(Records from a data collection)
= Beginning of Section =

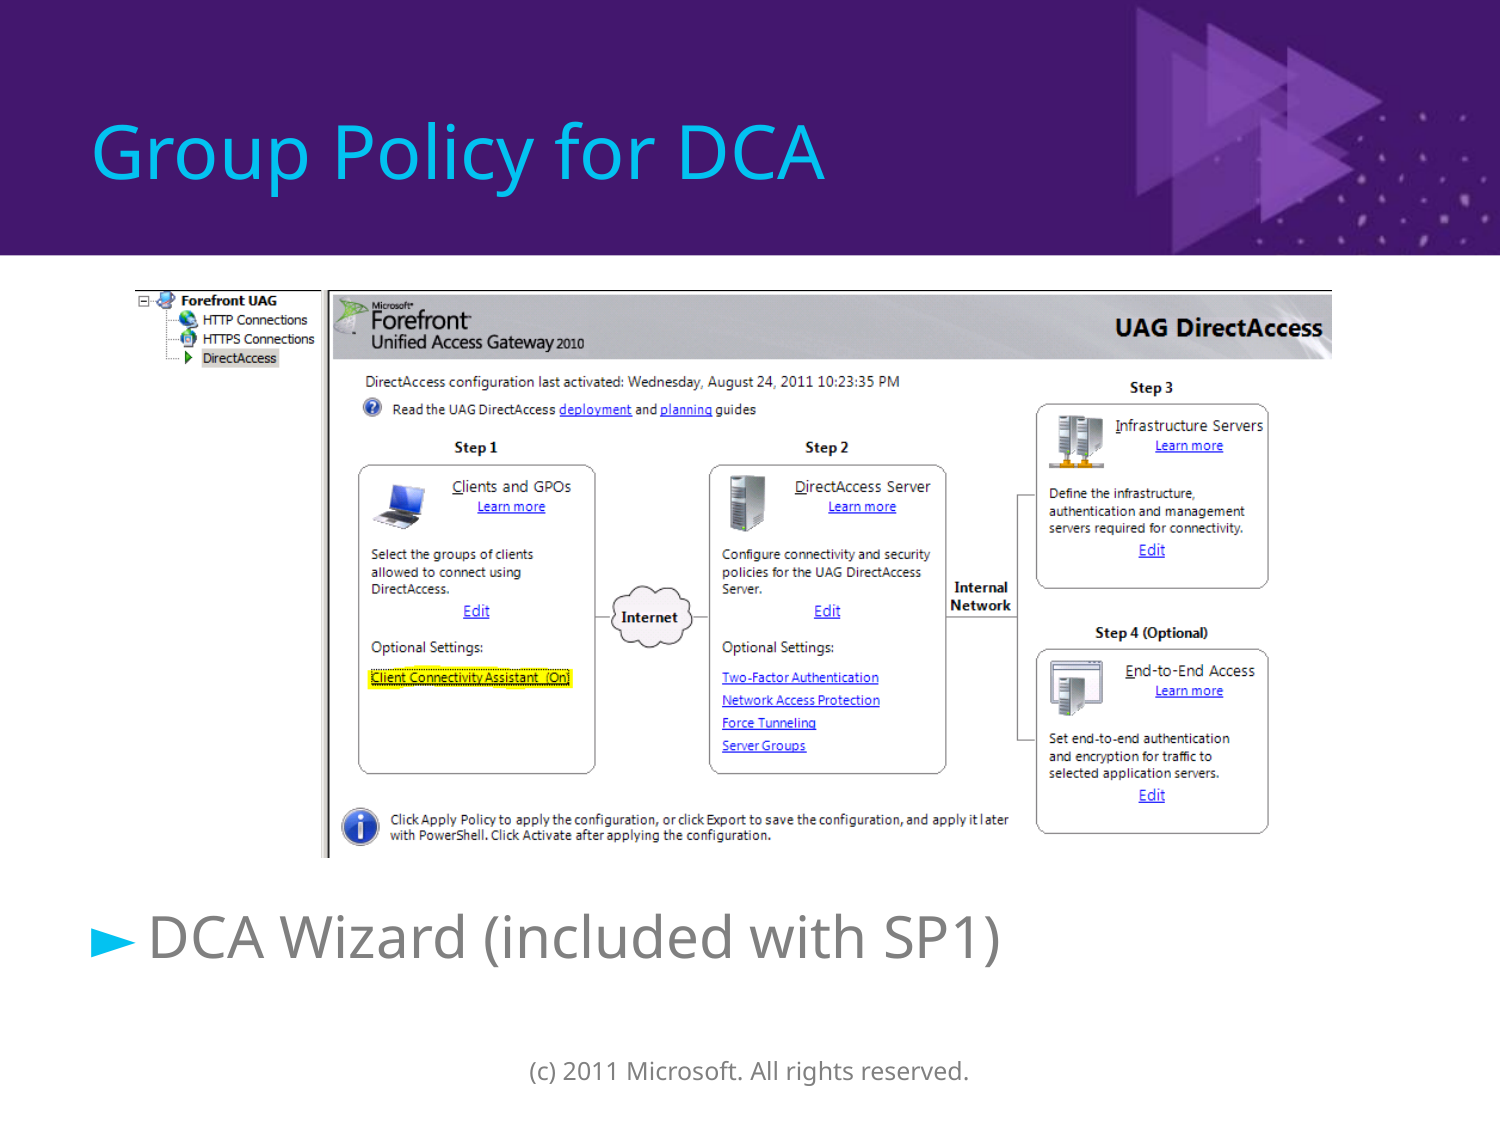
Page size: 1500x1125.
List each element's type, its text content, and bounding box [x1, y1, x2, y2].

picture [135, 290, 1333, 858]
footer (c) 2011 Microsoft. All rights reserved. [512, 1042, 988, 1103]
list DCA Wizard (included with SP1) [76, 893, 1427, 1029]
picture [0, 0, 1500, 255]
title Group Policy for DCA [75, 56, 1425, 244]
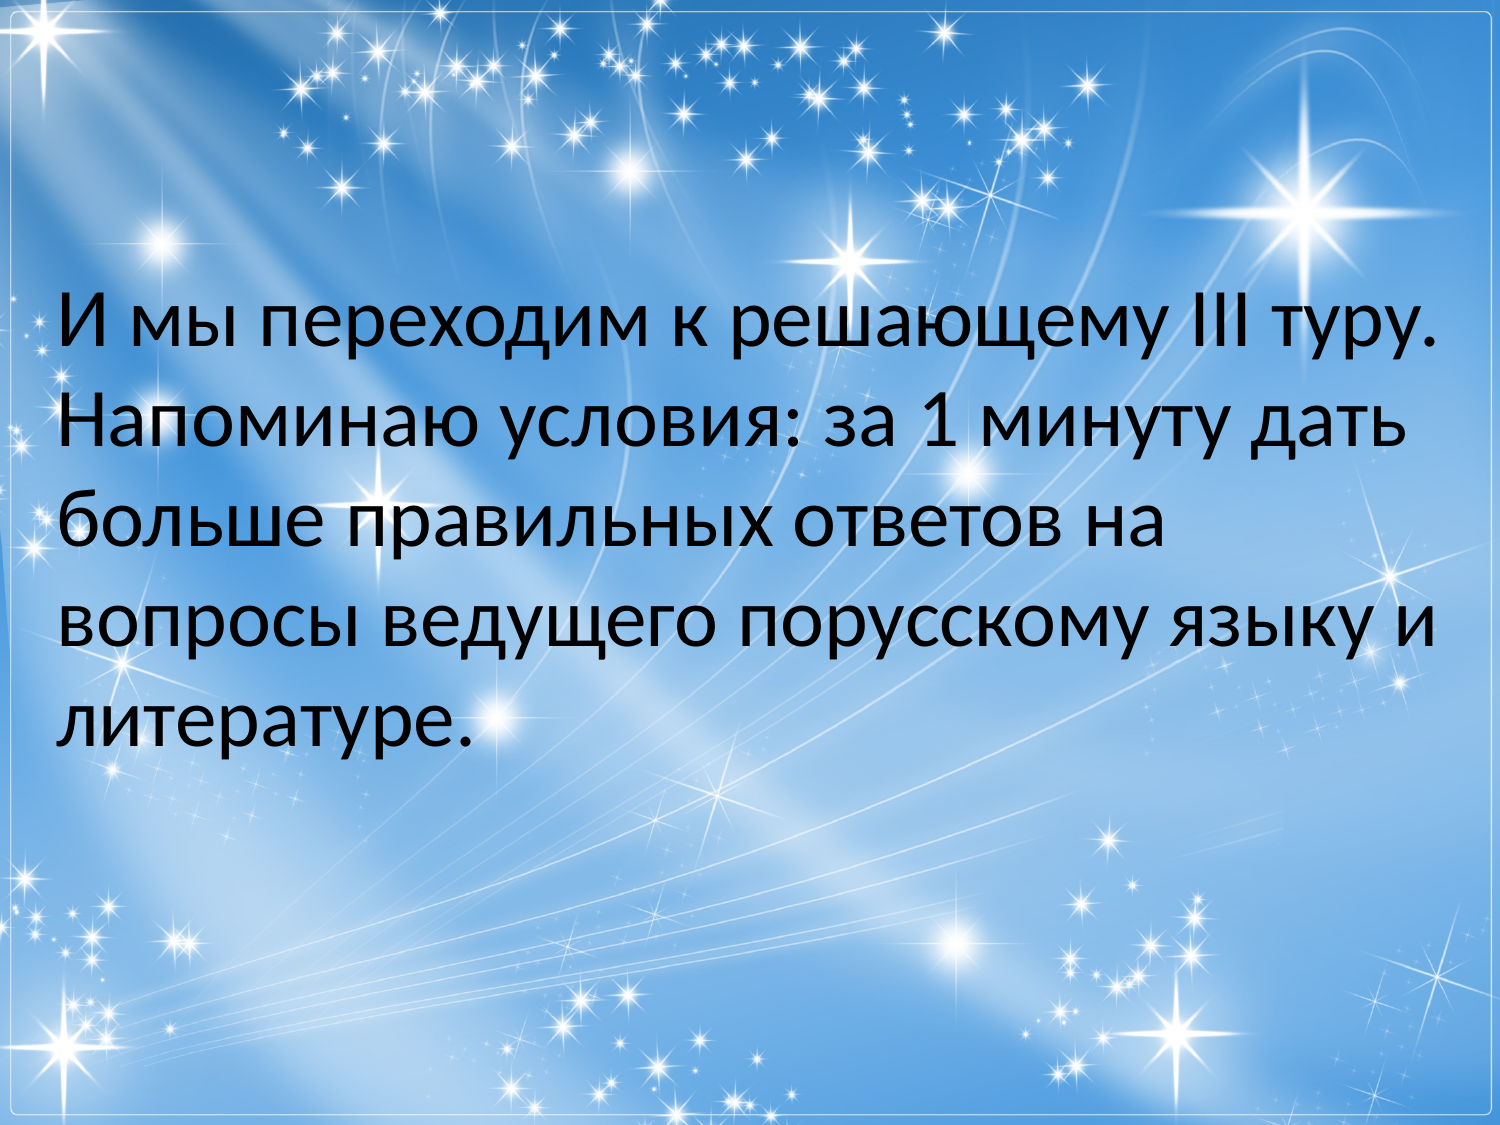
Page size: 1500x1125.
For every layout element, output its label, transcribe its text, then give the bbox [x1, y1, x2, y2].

picture [0, 0, 1500, 1125]
title И мы переходим к решающему III туру. Напоминаю условия: за 1 минуту дать больше правильных ответов на вопросы ведущего порусскому языку и литературе. [41, 30, 1459, 997]
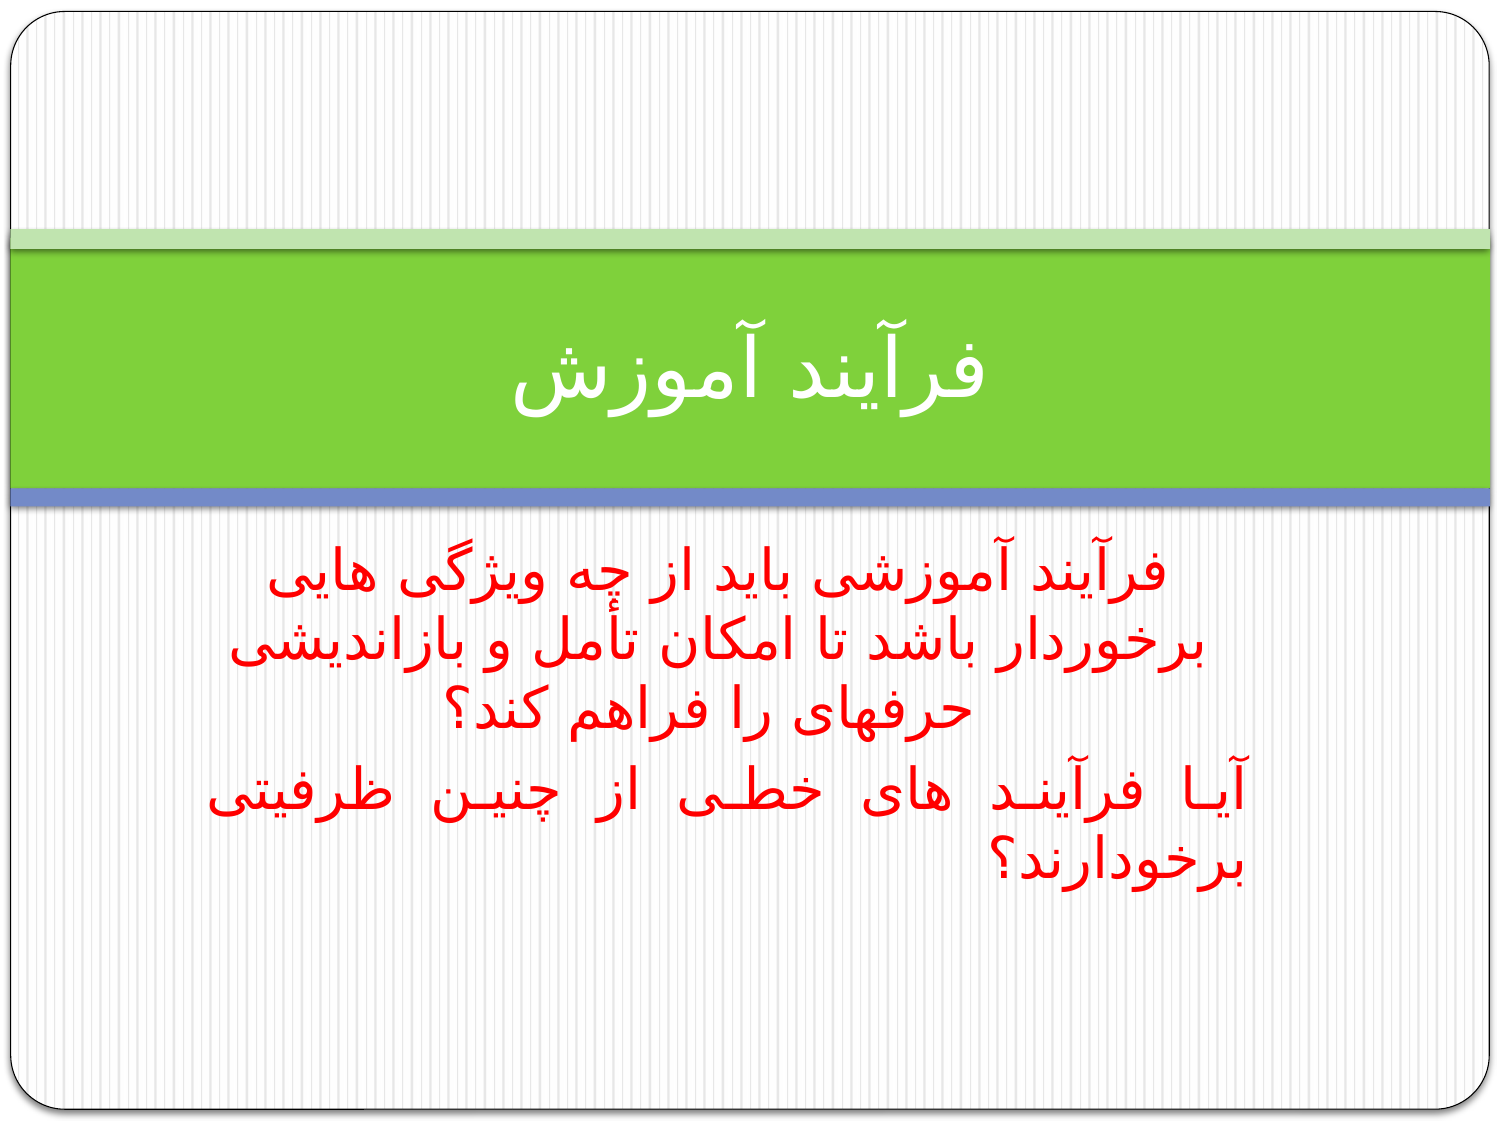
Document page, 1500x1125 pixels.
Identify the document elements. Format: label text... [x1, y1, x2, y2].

= End of Section =

INSTRUCTION ▸ Hand back the data exactly as it appears, with all pictures cut.

ANSWER FOR THIS EXERCISE ▸
Page size: 1500x1125.
List each element's type, its text content, and bounding box [x1, y1, x2, y2].

picture [135, 290, 1333, 858]
footer (c) 2011 Microsoft. All rights reserved. [512, 1042, 988, 1103]
list DCA Wizard (included with SP1) [76, 893, 1427, 1029]
picture [0, 0, 1500, 255]
title Group Policy for DCA [75, 56, 1425, 244]
Page size: 1500x1125.
For every layout element, output its label, transcribe its text, then give the bbox [x1, y1, x2, y2].

picture [0, 0, 1500, 1125]
title И мы переходим к решающему III туру. Напоминаю условия: за 1 минуту дать больше правильных ответов на вопросы ведущего порусскому языку и литературе. [41, 30, 1459, 997]
Document page, 1500x1125 pixels.
Identify the document elements. Format: label text... [x1, y1, x2, y2].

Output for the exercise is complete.